Но здоровье все то же. Как и следовало ожидать, каюсь — позвоночник разболелся вовсю от грязи, сняли рентген и… самый настоящий спондилит второго позвонка.
Как знаешь, непрошенное явление. Добавочное. Это поворачивает колесо еще больше в сторону. Не думаешь ли ты, Галка, что мне исключительно везет на раскапывание новых «болячек»? Я думаю, что немного погодя я обогащусь еще каким-нибудь явлением, и халтуре нет конца…
Теперь опять о новостях дня — борьба за жизнь, за возврат к работе. Слишком тяжелый фронт, подтачивающий с таким трудом мобилизуемые силы. И здесь уходит очень много сил.
Кто кого, [вопрос] все еще не решен, хотя противник (болезнь) получил основательную поддержку (спондилит).

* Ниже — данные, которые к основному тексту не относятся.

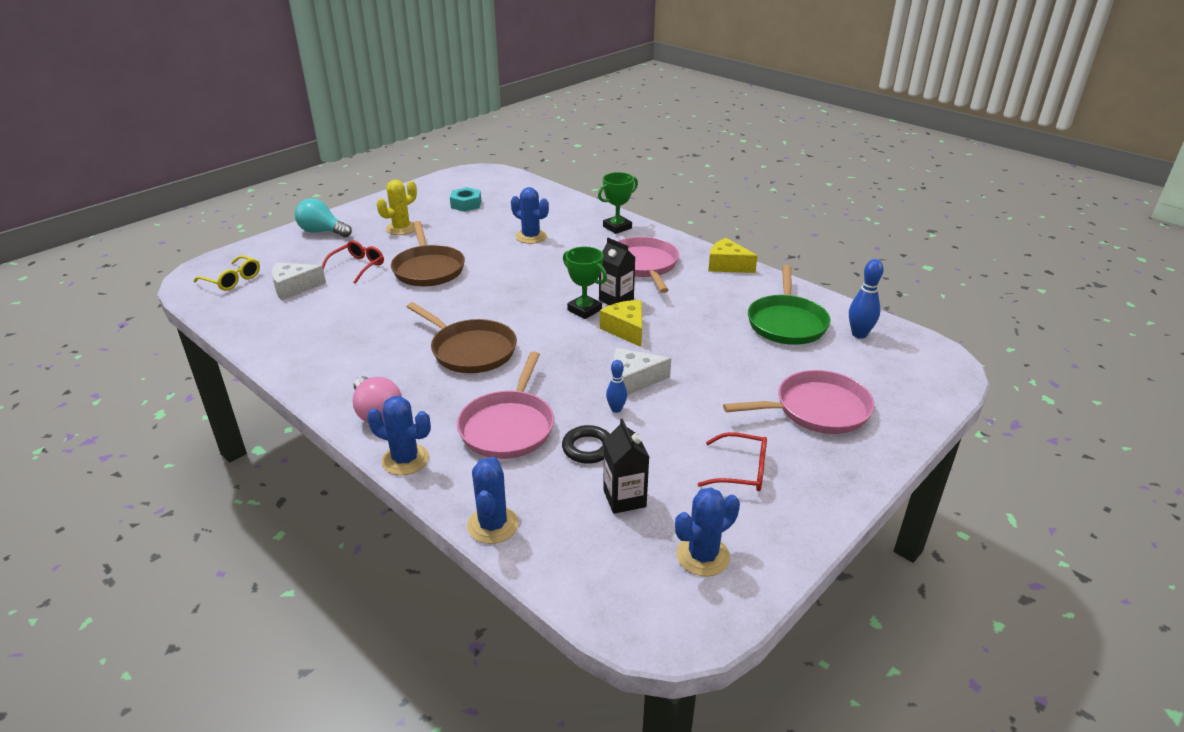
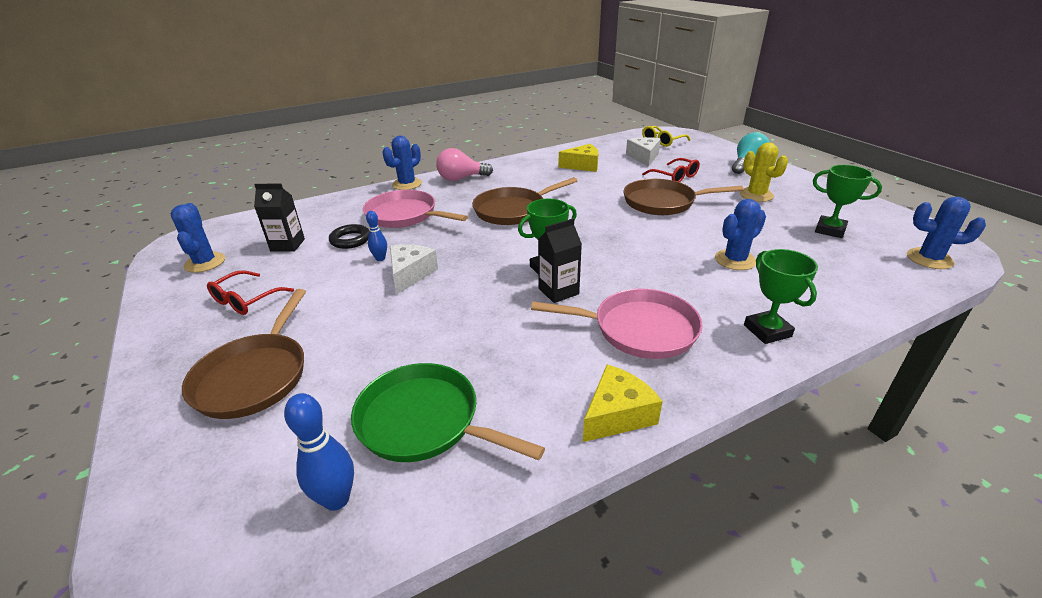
camera: 110 degrees right, 0 degrees up
turquoise nut [450,187,481,212] -> green trophy [813,165,882,238]
blue cactus [467,457,518,544] -> blue cactus moved to [907,197,986,269]
yellow cheese [600,300,642,347] -> yellow cheese moved to [558,144,598,172]
pink pan [723,370,875,434] -> brown pan [182,289,306,419]

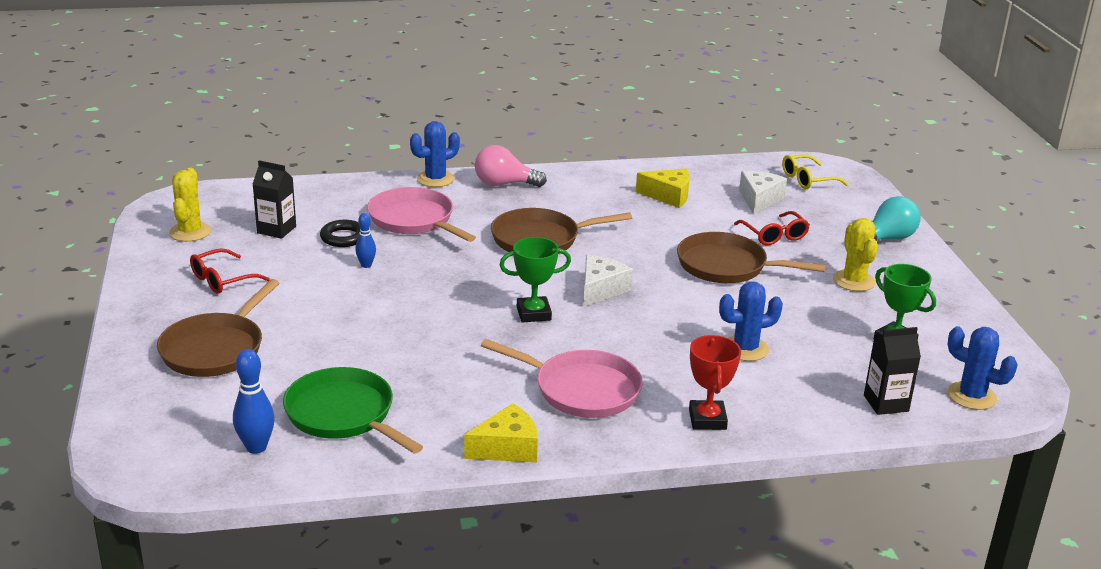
camera: 15 degrees right, 5 degrees down
blue cactus [171,203,225,273] -> yellow cactus [169,168,211,242]
white cheese [390,244,438,294] -> white cheese moved to [583,255,633,307]
black carton [538,218,582,303] -> black carton moved to [864,327,921,415]
green trophy [744,249,818,344] -> red trophy [689,335,741,430]

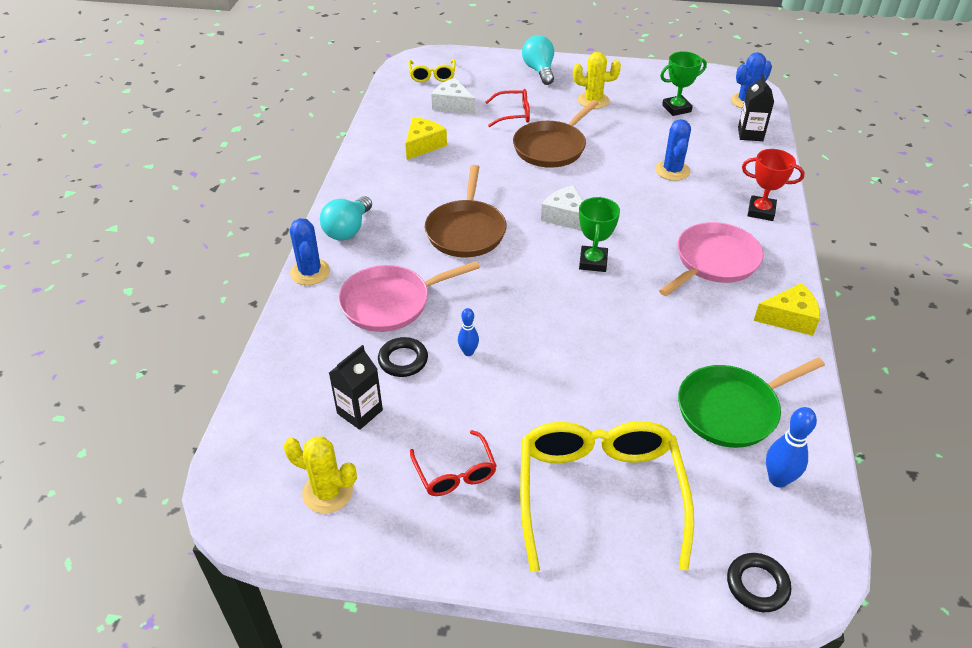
camera: 70 degrees left, 15 degrees up
brown pan [157,279,280,377] -> yellow glasses [520,421,694,572]
yellow cheese [464,403,538,462] -> yellow cheese turned 90 degrees clockwise [754,283,820,336]
pink light bulb [475,145,547,187] -> turquoise light bulb [320,196,372,240]
none -> black ring [727,553,791,612]

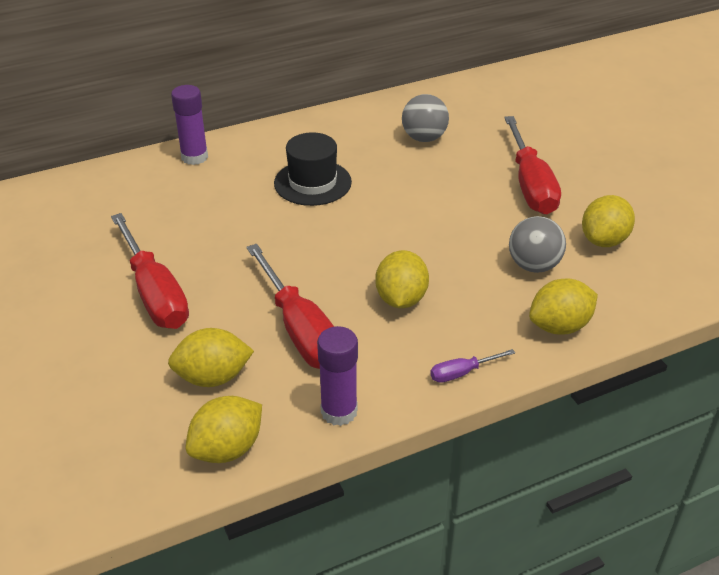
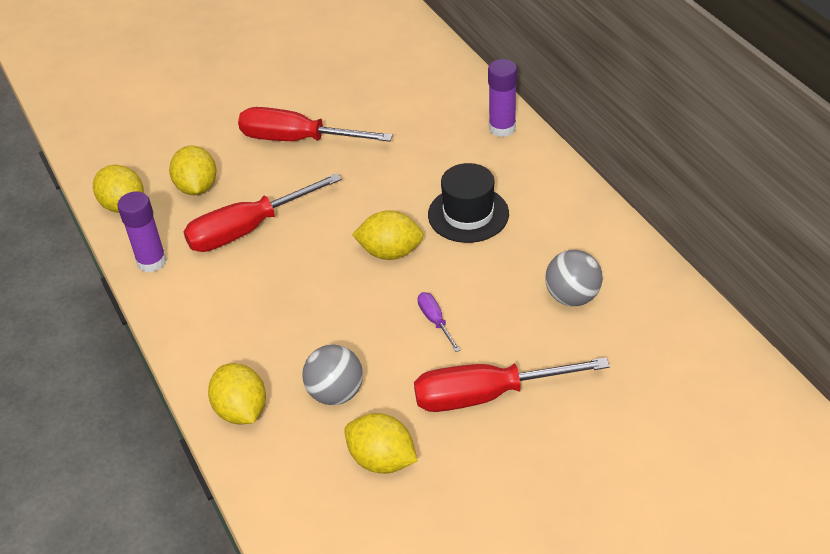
camera: 90 degrees right, 5 degrees up
red screwdriver [111,213,189,329] -> red screwdriver turned 45 degrees clockwise [238,107,393,142]
yellow lemon [375,250,429,308] -> yellow lemon moved to [352,210,424,260]
purple screwdriver [430,349,515,383] -> purple screwdriver moved to [418,292,460,352]

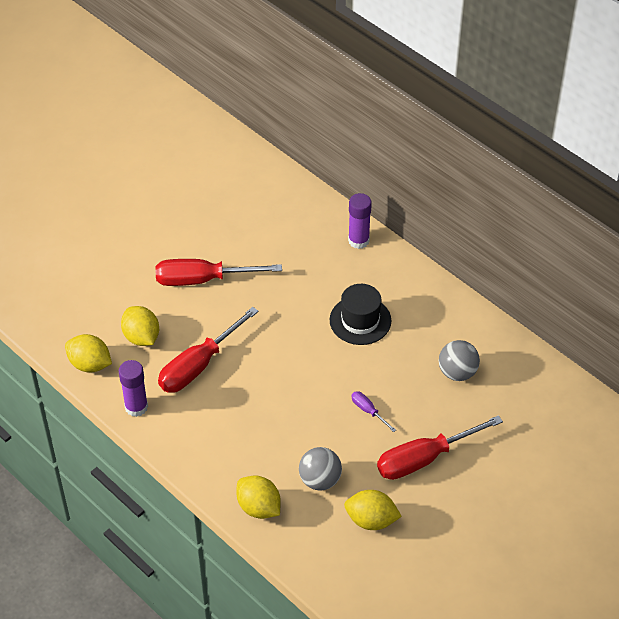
camera: 20 degrees left, 5 degrees up
yellow lemon [352,210,424,260] -> none

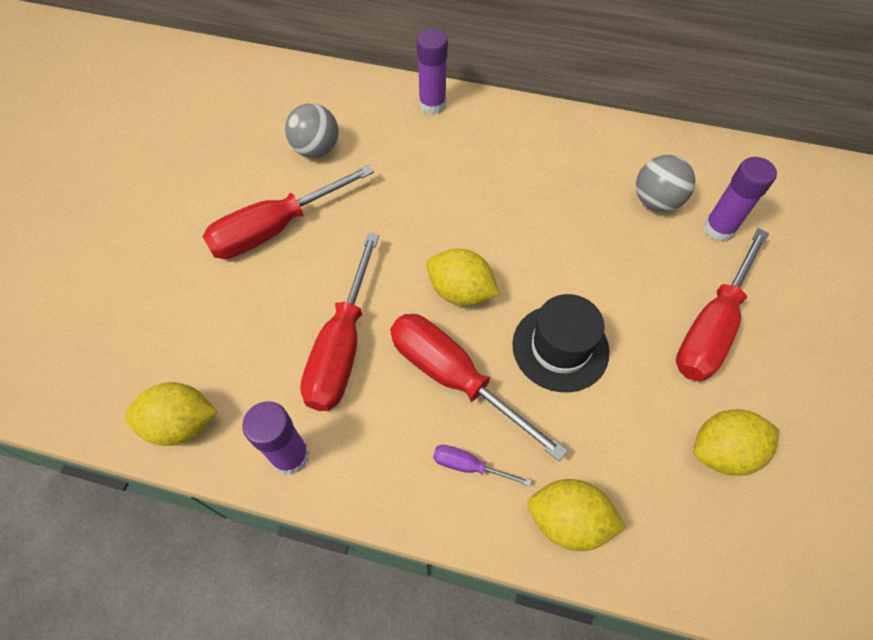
camera: 30 degrees left, 10 degrees up
yellow lemon [121,306,159,346] -> yellow lemon moved to [427,248,500,306]
grey ball [299,447,342,490] -> grey ball moved to [285,103,339,158]
black hat [330,284,391,345] -> black hat moved to [512,294,610,392]
purple screwdriver [351,391,396,432] -> purple screwdriver moved to [433,445,532,486]
none -> red screwdriver [390,314,568,461]
none -> purple glue stick [704,157,777,242]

Пиши о себе. Жду твоего письма. Остальное напишу потом.
Коля.
3 июля 1926 г.
6 А. П. Давыдовой
18 июля 1926 года, Новороссийск.
Милая Галочка!
Получил, наконец, от тебя письмо — думал было, забыла, не хочешь писать. Ведь тебе написал два письма. Одно на институт, другое — на Змиевскую, и ни слова. Я уже писал Новикову, что, если встретит тебя, пусть покроет по-хорошему за это.